Why I Wish I’d Kept My First Short Story

The purest writing I’ve ever done was my first short story, A Horse for Jenny, written at the age of seven in the white-hot pain of losing my dad to the land of divorce.

I call this writing pure because I knew instinctively–in the way that writers have always known such things–how to dissemble in the written word, for fiction must always be a lie told in order to illustrate a greater truth. And so I wrote a moving story about a girl my age who, more than anything in the world, yearned for a horse for her birthday, an obvious sublimation of my own searing desire to have what I could never have again: my dad and brothers returned to me whole and safe, and along with them, my authentic self, and the world right-side up once more.

In my story, Jenny did not get a horse. Her parents couldn’t afford one, any more than mine could afford what it would have cost them to attempt staying together “for the sake of the kids.”

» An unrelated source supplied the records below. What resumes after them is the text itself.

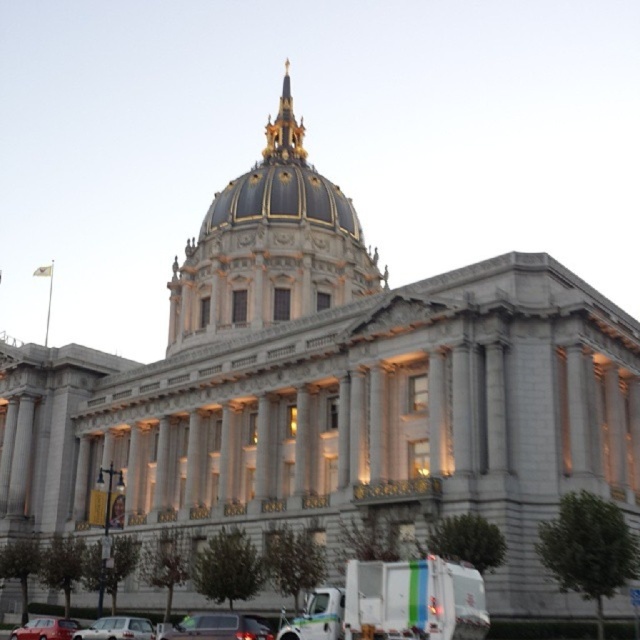
You are an architect analyzing the symmetry of the grand neoclassical building. The point marked at coordinates (269, 244) corresponds to the center of the dome. If the building is perfectly symmetrical along its central axis, where would the corresponding point be on the opposite side of the dome?

Since the building is perfectly symmetrical along its central axis, the corresponding point on the opposite side of the dome would also be at coordinates (269, 244), as the center point remains the same in a symmetrical structure.

You are driving a car and want to park in the parking spot between the silver metallic sedan at lower center and the shiny red car at lower left. Which car should you move closer to if you want to park in the narrower space?

The silver metallic sedan at lower center is thinner than the shiny red car at lower left, so the narrower space is likely near the silver metallic sedan at lower center. Move closer to the silver metallic sedan at lower center to park in the narrower space.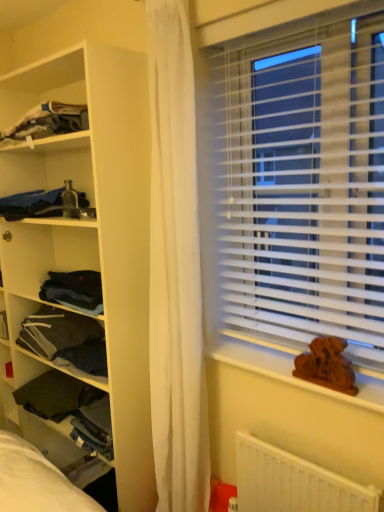
Question: Is dark green fabric at left, acting as the 1th clothing starting from the bottom, taller or shorter than white plastic radiator at lower right?

Choices:
 (A) tall
 (B) short

Answer: (B)

Question: In terms of width, does dark green fabric at left, acting as the fourth clothing starting from the top, look wider or thinner when compared to white plastic radiator at lower right?

Choices:
 (A) wide
 (B) thin

Answer: (A)

Question: Considering the real-world distances, which object is farthest from the white matte shelf at left?

Choices:
 (A) dark gray fabric at left, the 3th clothing from the top
 (B) wooden carving at lower right
 (C) dark green fabric at left, acting as the 1th clothing starting from the bottom
 (D) white plastic radiator at lower right
 (E) dark blue fabric at upper left, arranged as the 1th clothing when viewed from the top

Answer: (D)

Question: Which object is positioned farthest from the wooden carving at lower right?

Choices:
 (A) dark green fabric at left, acting as the 1th clothing starting from the bottom
 (B) white matte shelf at left
 (C) dark blue fabric at upper left, arranged as the 1th clothing when viewed from the top
 (D) dark gray fabric at left, the 3th clothing from the top
 (E) matte black bottle at left, positioned as the second clothing in top-to-bottom order

Answer: (C)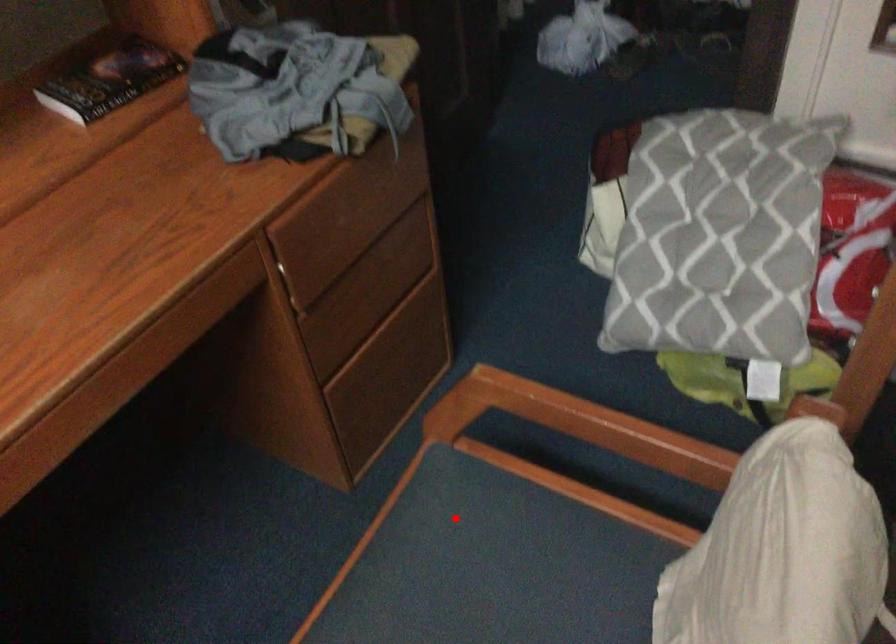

That I turned to the writing of fiction to express my deepest heartache moves me in an inexplicable way. There is authenticity in what we naturally turn to creatively to express our deepest anguish. Also, in the act of writing, I was mimicking my father’s creativity, for he was an artist who expressed the joys and angst of life in charcoal, oils and pen and ink.

I wish I’d kept my first short story for all that it reveals of that one moment in time when I felt the newborn conviction of my emerging writing self. The deliciousness of holding in my hand my first completed story, full of my heart’s passion, was a never-to-be-repeated miracle that contained the seed (hidden in the deep soil of my heart) for every story I will ever create.